Barrie hospital dealing with high ER volumes
Royal Victoria Regional Health Centre in Barrie. MARK WANZEL/PHOTO
As the incidence of influenza increases in North Simcoe Muskoka, Barrie's Royal Victoria Regional Health Centre (RVH) continues to experience high numbers of admitted patients and high acuity in its emergency department.
“An increase in emergency department visits is typical in the winter, particularly during the holidays when physician offices and walk-in clinics may be closed. We plan for that kind of surge,” says chief of staff Dr. Jeffrey Tyberg.
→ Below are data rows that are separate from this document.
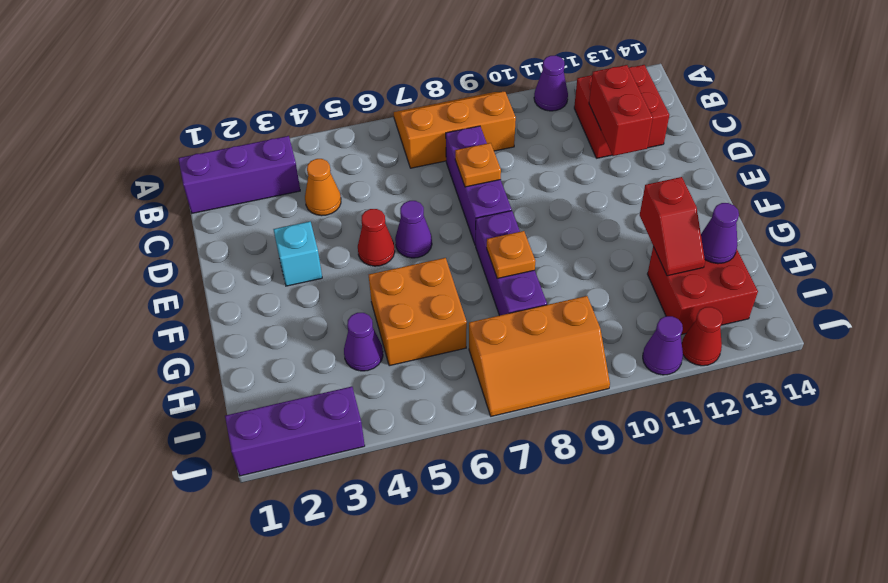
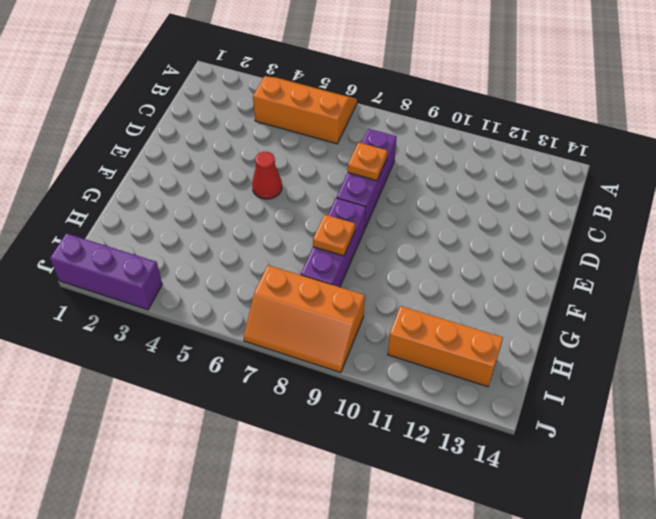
orange slope A4:B6 level 1 top B -> orange slope A7:B9 level 1 top B
orange brick I11:I13 level 1 -> red brick H12:I13 level 1
none -> purple cone A11 level 1
none -> purple brick B1:B3 level 1
none -> red brick B12:C13 level 1

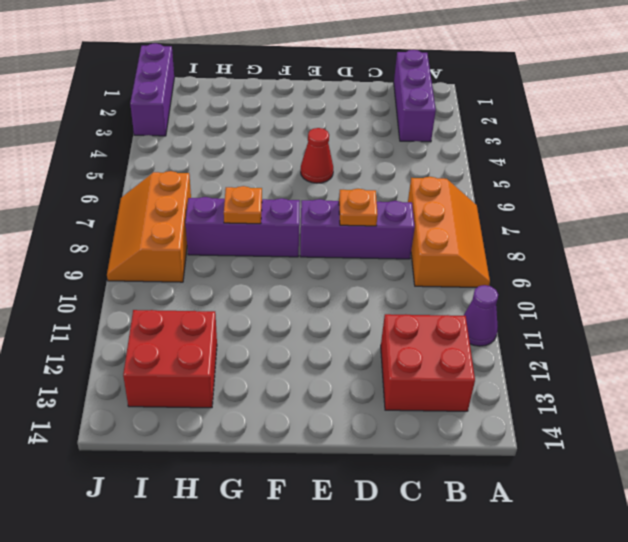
none -> orange cone C4 level 1
none -> cyan brick E3 level 1
none -> purple cone E6 level 1

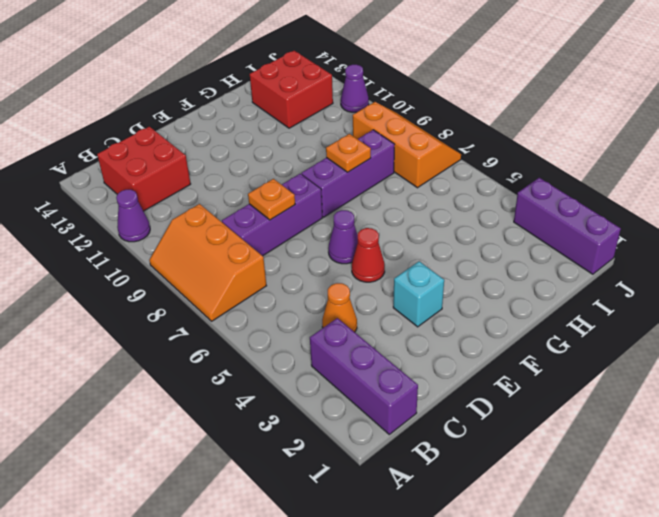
none -> orange brick G5:H6 level 1
none -> purple cone H4 level 1
none -> red cone J12 level 1

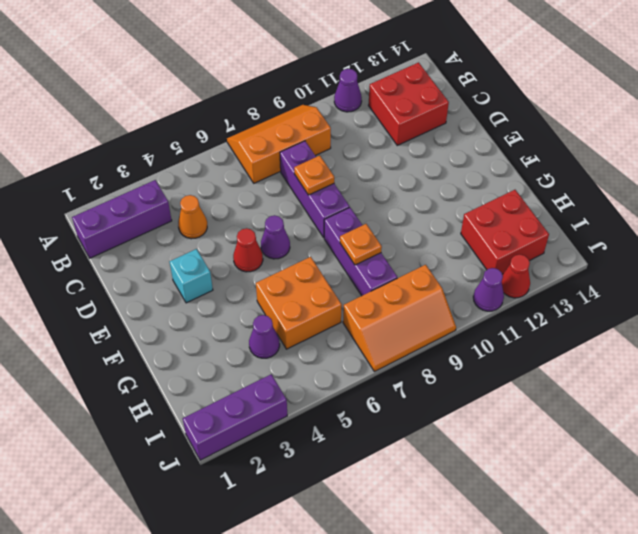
none -> red brick C12:D12 level 2
none -> red slope G12:H12 level 2 top G
none -> purple cone H13 level 2

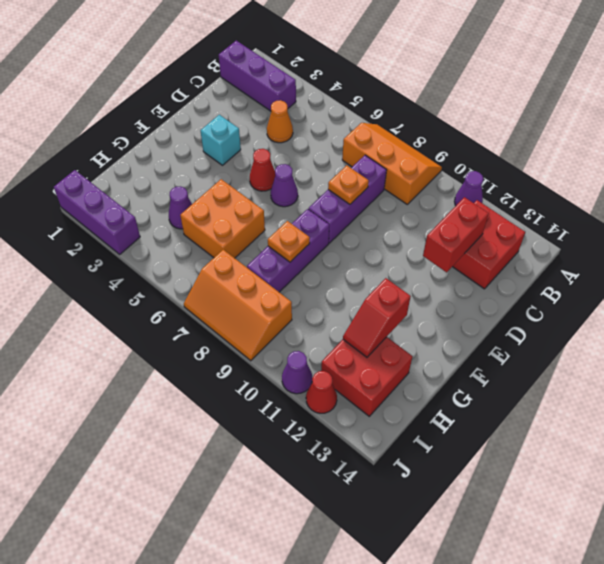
none -> purple cone H13 level 2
“However, since Christmas, we continue to see a sustained spike in volumes,” he added. “Some of the activity is due to respiratory illness, including influenza, and many of these patients are sick enough to be admitted to hospital.”
Currently, every bed in the hospital is full with the occupancy rate more than 120%.
RVH has brought in additional staff and temporarily opened unfunded beds throughout the facility, including a “surge unit” to care for patients waiting for an inpatient bed to become available. Meanwhile, the occupancy situation is monitored continuously.
RVH has not had to cancel elective surgeries or outpatient clinics, according to a hospital news release.
Hospitals throughout Ontario are experiencing similar volumes and hospitals throughout North Simcoe Muskoka are working closely together on a regional surge plan to ensure patients are safely repatriated to their home hospitals as soon as possible.
The increased volumes, and the ongoing challenge to place patients on inpatient units, means emergency-department wait times are longer than usual. If your health condition is not urgent, hospital officials advise that patients should consider other options before going to the emergency deparment, including a visit to your family doctor, nurse practitioner or a walk-in clinic.
If you are unsure if a trip to emergency is required, call Telehealth Ontario at 1-866-797-0007.
“Some people, including infants and the elderly, are at a higher risk of developing complications from the flu,” Tyberg said. “So patients with severe flu-like symptoms, or any other type of urgent condition, should go to the emergency department for care.
“If you have mild symptoms, you can safely recuperate at home with lots of rest and fluids,” he added. “Patients with moderate flu symptoms can visit their family doctor or walk-in clinic.”
There are five walk-in clinics in Barrie. The Barrie Family Medicine Clinics are located at 125 Bell Farm Rd., 555 Essa Rd., 121 Wellington St., and 829 Big Bay Point Rd. The hours of operation can be found online or by calling 705-726-1544.
The Huronia Urgent Care Clinic is located at 480 Huronia Rd., and can be reached at 705-792-0933.
The Simcoe Muskoka District Health Unit predicts influenza activity will peak in one to four weeks, so there is still time to get a flu shot, which will also protect against a potential second wave of flu that often comes between February and April.
“It’s important for people to get the flu shot,” said Dr. Colin Lee, the health unit's associate medical officer of health. “We know that this year’s circulating strain will cause more severe illness than last year’s strain, especially among elderly people and those with medical conditions.
“People who have been immunized will also be helping to prevent the flu from spreading to those vulnerable people,” Lee added.